Voici le détail d'une carte postale représentant Joseph Le Bot dit "Job Matou" vers 1910, il était artisan charpentier à Melrand; son porpant est daté 1865.
Les broderies
Si le mariage était l'occasion de porter ses plus beaux atours, la venue de Napoléon III en Bretagne en août 1858 a surement incité quelques riches propriétaires à s'en faire réaliser un exemplaire alliant le meilleur drap, le tailleur le plus adroit et le brodeur le plus inventif.
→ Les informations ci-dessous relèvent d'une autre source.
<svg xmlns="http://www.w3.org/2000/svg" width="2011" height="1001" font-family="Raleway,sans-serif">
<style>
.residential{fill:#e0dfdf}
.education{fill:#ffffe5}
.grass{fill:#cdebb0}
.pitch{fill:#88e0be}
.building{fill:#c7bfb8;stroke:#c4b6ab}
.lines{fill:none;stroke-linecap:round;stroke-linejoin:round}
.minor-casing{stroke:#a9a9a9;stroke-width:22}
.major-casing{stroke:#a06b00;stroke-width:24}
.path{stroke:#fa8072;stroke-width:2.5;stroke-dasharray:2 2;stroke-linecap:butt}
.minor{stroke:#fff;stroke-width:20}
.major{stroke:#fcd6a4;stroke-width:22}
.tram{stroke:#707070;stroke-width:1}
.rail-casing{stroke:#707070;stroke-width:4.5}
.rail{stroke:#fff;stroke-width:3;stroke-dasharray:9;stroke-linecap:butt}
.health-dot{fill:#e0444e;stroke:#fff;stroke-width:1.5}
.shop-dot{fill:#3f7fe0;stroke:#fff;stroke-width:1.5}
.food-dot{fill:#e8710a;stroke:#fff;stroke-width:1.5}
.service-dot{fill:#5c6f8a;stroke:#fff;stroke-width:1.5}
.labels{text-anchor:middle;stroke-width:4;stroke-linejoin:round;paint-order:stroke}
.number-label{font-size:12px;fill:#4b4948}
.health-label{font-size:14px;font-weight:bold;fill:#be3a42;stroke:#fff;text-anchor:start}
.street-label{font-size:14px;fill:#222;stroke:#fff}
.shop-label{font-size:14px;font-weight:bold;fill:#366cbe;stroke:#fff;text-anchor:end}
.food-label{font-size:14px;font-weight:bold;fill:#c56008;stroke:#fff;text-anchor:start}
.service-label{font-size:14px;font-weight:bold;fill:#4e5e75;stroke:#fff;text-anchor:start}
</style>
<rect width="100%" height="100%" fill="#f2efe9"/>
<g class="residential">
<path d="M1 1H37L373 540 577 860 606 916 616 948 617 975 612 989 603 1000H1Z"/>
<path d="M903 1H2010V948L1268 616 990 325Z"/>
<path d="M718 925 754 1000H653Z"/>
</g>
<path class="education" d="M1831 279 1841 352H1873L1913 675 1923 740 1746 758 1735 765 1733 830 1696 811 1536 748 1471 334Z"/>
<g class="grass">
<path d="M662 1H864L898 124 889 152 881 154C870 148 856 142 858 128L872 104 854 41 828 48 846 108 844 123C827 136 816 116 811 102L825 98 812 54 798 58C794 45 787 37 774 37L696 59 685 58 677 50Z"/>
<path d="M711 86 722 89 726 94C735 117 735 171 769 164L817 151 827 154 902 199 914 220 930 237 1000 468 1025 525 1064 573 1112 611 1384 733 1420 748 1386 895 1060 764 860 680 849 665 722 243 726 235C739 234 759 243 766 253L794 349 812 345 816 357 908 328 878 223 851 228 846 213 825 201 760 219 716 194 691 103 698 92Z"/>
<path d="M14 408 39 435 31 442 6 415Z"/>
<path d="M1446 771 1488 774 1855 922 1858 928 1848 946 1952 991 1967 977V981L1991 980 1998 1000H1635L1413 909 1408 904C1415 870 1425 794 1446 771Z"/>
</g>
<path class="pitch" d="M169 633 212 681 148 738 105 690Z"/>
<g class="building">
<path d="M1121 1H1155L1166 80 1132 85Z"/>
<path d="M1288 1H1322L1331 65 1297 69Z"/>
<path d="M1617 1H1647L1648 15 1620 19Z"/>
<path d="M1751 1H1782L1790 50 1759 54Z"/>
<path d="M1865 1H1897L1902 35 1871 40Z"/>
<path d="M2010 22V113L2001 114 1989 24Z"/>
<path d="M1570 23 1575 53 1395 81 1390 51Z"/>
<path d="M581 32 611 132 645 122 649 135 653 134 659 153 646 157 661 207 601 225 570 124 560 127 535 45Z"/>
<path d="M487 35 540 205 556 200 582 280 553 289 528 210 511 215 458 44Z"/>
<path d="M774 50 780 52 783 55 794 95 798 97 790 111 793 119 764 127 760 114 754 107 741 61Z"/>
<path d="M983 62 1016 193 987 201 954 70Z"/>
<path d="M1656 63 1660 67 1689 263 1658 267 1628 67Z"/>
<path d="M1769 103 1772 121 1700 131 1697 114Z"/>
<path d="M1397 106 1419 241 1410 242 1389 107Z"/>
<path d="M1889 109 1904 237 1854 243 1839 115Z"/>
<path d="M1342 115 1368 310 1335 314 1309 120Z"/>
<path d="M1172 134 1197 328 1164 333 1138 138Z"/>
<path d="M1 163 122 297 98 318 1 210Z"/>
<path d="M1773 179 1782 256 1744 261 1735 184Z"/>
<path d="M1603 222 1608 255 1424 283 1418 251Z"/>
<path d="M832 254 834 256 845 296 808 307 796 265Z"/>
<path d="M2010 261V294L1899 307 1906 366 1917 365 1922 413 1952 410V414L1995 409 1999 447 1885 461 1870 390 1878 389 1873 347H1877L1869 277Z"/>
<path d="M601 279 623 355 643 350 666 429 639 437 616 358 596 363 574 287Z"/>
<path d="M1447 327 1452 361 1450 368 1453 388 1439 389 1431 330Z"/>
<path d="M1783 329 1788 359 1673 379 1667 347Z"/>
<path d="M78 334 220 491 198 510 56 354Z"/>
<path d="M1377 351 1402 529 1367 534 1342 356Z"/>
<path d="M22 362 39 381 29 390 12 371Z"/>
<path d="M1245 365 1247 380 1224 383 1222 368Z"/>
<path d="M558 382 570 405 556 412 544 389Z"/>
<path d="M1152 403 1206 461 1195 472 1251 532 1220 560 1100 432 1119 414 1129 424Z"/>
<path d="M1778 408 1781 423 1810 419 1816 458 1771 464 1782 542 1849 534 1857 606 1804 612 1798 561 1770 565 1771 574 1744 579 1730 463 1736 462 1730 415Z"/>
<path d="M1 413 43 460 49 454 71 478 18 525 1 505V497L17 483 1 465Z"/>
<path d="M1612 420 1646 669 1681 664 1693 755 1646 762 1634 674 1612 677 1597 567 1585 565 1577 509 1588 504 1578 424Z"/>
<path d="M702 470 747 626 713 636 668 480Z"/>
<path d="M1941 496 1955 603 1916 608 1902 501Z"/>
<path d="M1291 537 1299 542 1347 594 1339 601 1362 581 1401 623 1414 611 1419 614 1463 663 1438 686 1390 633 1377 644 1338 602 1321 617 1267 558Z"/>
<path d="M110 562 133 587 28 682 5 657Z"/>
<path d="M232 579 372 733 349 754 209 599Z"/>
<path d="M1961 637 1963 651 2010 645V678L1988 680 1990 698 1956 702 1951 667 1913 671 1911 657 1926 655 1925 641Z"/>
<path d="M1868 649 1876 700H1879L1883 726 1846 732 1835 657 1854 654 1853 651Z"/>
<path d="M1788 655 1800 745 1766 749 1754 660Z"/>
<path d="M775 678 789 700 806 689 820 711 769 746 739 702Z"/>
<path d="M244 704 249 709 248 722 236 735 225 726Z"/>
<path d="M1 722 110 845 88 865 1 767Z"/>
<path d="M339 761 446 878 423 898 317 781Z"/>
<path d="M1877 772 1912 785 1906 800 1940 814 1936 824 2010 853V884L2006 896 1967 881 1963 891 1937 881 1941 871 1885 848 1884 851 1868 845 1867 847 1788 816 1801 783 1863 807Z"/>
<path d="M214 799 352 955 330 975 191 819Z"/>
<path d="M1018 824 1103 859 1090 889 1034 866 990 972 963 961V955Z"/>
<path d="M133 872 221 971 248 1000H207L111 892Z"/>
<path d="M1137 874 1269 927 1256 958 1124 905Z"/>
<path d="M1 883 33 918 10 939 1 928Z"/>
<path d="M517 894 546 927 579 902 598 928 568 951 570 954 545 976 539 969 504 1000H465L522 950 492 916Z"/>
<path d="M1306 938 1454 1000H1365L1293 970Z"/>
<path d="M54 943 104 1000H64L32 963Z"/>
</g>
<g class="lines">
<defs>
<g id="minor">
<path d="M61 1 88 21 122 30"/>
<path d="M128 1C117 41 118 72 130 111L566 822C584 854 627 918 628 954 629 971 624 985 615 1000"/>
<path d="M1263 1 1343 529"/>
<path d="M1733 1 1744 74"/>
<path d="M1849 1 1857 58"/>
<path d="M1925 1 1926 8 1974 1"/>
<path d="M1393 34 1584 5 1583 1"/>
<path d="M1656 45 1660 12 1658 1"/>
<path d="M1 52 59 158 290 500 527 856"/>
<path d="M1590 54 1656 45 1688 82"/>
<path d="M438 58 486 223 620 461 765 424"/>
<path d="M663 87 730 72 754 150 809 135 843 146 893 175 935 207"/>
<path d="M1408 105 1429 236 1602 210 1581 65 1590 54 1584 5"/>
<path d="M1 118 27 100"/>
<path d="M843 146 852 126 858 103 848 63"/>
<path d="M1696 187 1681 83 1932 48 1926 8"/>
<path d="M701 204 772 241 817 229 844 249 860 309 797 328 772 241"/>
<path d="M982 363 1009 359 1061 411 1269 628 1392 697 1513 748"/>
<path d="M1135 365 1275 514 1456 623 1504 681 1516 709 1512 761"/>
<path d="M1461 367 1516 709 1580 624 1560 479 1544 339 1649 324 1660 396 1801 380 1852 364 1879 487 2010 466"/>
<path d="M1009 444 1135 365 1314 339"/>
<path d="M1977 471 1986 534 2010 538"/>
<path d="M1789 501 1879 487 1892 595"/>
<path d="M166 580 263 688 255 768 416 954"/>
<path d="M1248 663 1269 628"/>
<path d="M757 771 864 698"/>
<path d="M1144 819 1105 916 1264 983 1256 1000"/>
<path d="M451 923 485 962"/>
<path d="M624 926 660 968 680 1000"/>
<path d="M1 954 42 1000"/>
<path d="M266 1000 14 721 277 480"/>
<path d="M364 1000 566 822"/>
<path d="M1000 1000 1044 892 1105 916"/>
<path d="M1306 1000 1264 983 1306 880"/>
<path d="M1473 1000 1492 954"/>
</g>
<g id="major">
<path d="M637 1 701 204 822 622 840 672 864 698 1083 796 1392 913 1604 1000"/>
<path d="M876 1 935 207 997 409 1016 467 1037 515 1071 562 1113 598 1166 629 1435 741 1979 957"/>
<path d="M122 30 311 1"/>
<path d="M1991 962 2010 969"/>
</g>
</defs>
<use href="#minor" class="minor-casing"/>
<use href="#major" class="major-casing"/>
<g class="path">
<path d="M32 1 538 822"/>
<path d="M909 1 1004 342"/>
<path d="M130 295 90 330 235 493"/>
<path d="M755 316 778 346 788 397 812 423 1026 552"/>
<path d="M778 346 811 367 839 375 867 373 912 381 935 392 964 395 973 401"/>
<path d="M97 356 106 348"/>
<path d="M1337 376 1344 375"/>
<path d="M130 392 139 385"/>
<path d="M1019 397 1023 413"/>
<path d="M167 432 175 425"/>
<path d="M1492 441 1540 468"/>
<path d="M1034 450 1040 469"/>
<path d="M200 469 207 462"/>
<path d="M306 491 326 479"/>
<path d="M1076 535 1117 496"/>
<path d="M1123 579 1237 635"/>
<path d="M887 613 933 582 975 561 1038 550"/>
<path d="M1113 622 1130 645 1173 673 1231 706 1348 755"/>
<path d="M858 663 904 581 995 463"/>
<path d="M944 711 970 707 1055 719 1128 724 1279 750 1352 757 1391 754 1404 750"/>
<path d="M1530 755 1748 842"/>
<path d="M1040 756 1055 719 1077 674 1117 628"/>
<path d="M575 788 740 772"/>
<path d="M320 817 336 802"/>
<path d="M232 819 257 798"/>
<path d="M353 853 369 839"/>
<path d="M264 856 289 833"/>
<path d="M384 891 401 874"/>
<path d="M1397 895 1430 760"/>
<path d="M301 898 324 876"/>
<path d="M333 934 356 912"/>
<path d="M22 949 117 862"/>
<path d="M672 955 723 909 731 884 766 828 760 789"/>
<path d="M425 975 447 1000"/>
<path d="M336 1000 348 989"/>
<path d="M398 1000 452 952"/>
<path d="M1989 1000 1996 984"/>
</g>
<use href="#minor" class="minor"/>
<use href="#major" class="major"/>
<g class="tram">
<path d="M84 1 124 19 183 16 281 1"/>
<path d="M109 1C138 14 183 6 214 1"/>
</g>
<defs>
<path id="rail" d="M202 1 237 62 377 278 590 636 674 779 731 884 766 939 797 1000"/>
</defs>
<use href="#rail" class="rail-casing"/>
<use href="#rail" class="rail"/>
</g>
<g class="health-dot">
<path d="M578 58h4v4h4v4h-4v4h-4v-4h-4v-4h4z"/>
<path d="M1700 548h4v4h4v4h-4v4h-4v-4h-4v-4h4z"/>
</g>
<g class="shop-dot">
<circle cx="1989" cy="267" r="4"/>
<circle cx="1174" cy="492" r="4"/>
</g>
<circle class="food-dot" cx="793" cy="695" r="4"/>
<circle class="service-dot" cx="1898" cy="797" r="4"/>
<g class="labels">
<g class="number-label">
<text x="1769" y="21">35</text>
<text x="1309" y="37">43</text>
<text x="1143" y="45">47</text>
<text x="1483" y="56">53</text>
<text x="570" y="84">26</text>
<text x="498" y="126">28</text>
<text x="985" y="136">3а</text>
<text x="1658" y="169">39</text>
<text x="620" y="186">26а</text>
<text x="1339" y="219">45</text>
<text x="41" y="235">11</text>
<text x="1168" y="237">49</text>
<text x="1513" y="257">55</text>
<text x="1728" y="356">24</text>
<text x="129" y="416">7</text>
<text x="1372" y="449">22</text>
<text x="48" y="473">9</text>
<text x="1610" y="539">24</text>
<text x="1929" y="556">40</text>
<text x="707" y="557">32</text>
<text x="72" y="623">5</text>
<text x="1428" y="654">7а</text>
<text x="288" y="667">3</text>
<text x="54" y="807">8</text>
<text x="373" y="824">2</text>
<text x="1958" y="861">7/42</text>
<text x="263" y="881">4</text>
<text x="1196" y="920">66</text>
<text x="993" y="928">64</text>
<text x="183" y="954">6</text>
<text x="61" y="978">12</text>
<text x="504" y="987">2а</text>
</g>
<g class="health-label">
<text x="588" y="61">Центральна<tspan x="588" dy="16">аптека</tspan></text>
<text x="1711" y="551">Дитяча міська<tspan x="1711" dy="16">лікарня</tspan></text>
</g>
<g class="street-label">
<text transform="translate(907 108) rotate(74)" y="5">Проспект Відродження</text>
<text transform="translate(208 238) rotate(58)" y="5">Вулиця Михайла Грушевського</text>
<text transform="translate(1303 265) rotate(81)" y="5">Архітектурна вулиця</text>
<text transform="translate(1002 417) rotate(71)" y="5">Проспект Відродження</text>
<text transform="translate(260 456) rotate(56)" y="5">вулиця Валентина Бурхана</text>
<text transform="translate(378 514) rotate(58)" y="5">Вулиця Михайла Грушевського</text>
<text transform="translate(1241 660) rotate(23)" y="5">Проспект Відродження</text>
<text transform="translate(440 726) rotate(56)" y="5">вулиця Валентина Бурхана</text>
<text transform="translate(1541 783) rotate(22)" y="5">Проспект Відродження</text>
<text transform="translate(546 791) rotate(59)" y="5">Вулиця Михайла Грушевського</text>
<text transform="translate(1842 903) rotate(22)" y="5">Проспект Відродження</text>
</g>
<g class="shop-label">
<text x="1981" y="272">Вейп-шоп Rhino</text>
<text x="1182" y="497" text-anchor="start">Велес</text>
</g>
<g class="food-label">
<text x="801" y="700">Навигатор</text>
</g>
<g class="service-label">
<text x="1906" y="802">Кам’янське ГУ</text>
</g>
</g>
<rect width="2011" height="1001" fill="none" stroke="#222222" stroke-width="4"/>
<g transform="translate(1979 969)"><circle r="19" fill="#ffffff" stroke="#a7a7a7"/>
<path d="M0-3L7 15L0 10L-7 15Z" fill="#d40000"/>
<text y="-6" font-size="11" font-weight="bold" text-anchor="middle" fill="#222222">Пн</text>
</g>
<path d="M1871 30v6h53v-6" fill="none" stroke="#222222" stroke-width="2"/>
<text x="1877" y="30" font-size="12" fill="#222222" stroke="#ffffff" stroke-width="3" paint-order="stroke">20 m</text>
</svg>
Les modes vestimentaires étaient à cette époque en pleine évolution avec une recherche et une fantaisie insoupçonnées, notamment dans les motifs brodés, comme ici sur notre porpant d'apparat.
Patern Le Beller à Bieuzy-les-Eaux
Le porpant ici présenté a été longtemps conservé à Nantes, comme d'ailleurs la robe rouge de Marie-Françoise ROBIC, native de Pluméliau, et conservée par l'association des Amis de Pontivy.
Bien que non daté, ce porpant a été vraisemblablement confectionné pour son mari Patern LE BELLER, maire de Bieuzy-les-Eaux entre 1848 et 1851, en prévision de la venue du couple impérial en Bretagne, visite plusieurs fois annoncée et effective le 16 août 1858 à Pontivy, redevenu depuis 1852 Napoléonville.
Il faut imaginer la présence de riches paysans en habit à basques et un très grand défilé devant le couple impérial de cavaliers bretons en costume blanc du pays, avec, en croupe, leurs femmes parées de leur robe en drap rouge aux broderies d'une grande richesse.
Patern LE BELLER n'aura pas la chance de participer à ces festivités, il est décédé le 21 mars 1857 à Bieuzy-les-Eaux.
Un couple de riches paysans de Bieuzy-les-eaux vers 1850
Cette photographie prise sur les marches dans la cour intérieure du château des Rohan permet d'imaginer la qualité des vêtures et parures d'un jeune couple de paysans aisés en habits de fêtes du Bro Pondi au milieu du XIXème siècle.